With the software industry experiencing a major shift to machine learning, the programming systems community is facing both opportunities and challenges. On one hand, advances in machine learning provide new toolkits to build better programming systems to ensure software quality. On the other hand, as machine learning programs are increasingly being used in critical applications, it is now paramount to ensure their quality as well. In this talk, I will describe a set of new analysis techniques that address these opportunities and challenges.First, I will talk about a data-driven framework for improving program analyses. It enables both online and offline learning by incorporating probabilities in the representation, which is conventionally only logical. While the logical part still encodes the expert knowledge from the analysis designer and ensures correctness, the probabilistic part now offers new abilities to handle uncertainties.
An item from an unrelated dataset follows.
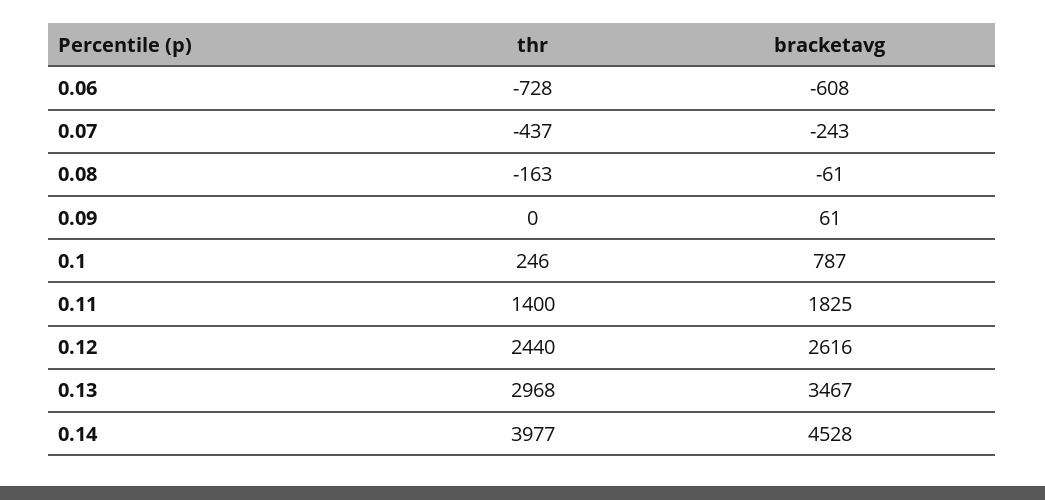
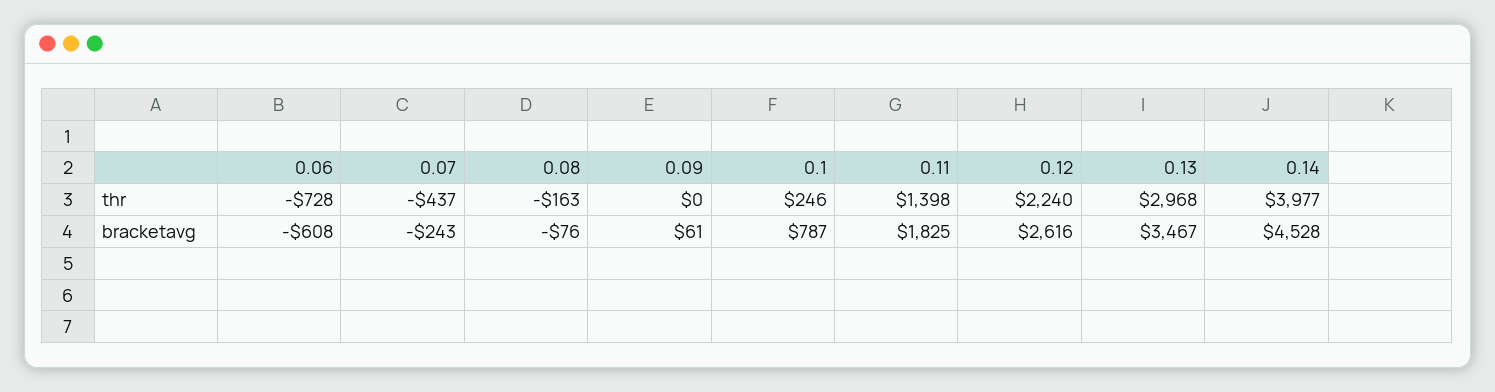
bracketavg, 0.08: -61 -> -76
thr, 0.11: 1400 -> 1398
thr, 0.12: 2440 -> 2240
Our approach reduces the number of false positives by 70% for foundational program analyses like datarace detection and pointer analysis. In addition, our inference engine can solve problems containing up to 10^30 clauses from various domains including program analysis, statistical AI, and Big Data analytics. While existing program analyses work well with conventional programs, they cannot be applied to analyzing novel properties that arise in machine learning. To address this challenge, we have developed program analyses for emerging properties such as interpretability and fairness. Our interpretability analysis is the first that uses corrections as actionable feedback to judgments made by a neural network. And our fairness analysis can scale to models that are more than five orders of magnitude larger than the largest previously-verified model. To enable building machine learning programs that satisfy these properties by construction, we have also developed a probabilistic programming language that supports distributional inference and causal inference.